Huffington Post quoted King as follows:
“If you take those boundaries out, the rule of law gets mixed, it if exists at all, and it results in anarchy,” King said. “We don’t want anarchy. And I don’t think people here want anarchy. And they’re surely trying to get away from anarachy when they’re migrating out of the Middle East.”
Asked if he meant that letting immigrants into the U.S. was akin to causing anarchy, King said no. But he warned of a lawless, chaotic situation if the U.S. opens its borders to more people.

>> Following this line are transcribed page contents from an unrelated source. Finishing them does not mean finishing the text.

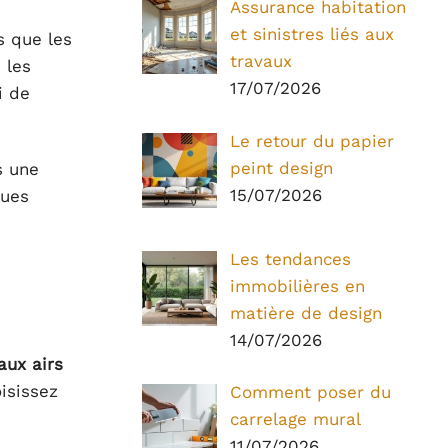
Assurance habitation
et sinistres liés aux
s que les
travaux
 les
17/07/2026
i de
Le retour du papier
peint design
s une
15/07/2026
ques
Les tendances
immobilières en
matière de design
14/07/2026
 aux airs
isissez
Comment poser du
carrelage mural
11/07/2026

“If … anybody who wants to come to America can come, because our heart is so full of compassion that we can’t say no, then the result is the borders would be gone, and so would the rule of law,” said the Iowa Republican. “That would be like ‘Fort Apache The Bronx’* to the infinite power. And I don’t want that.” […]
*Fort Apache The Bronx is a 1981 movie about a cop torn between arresting everybody in sight in order to find a cop killer and giving a pass to an officer who kills an innocent man. Also, his girlfriend is a junkie and there’s a shoot-out in a hospital with lots of casualties.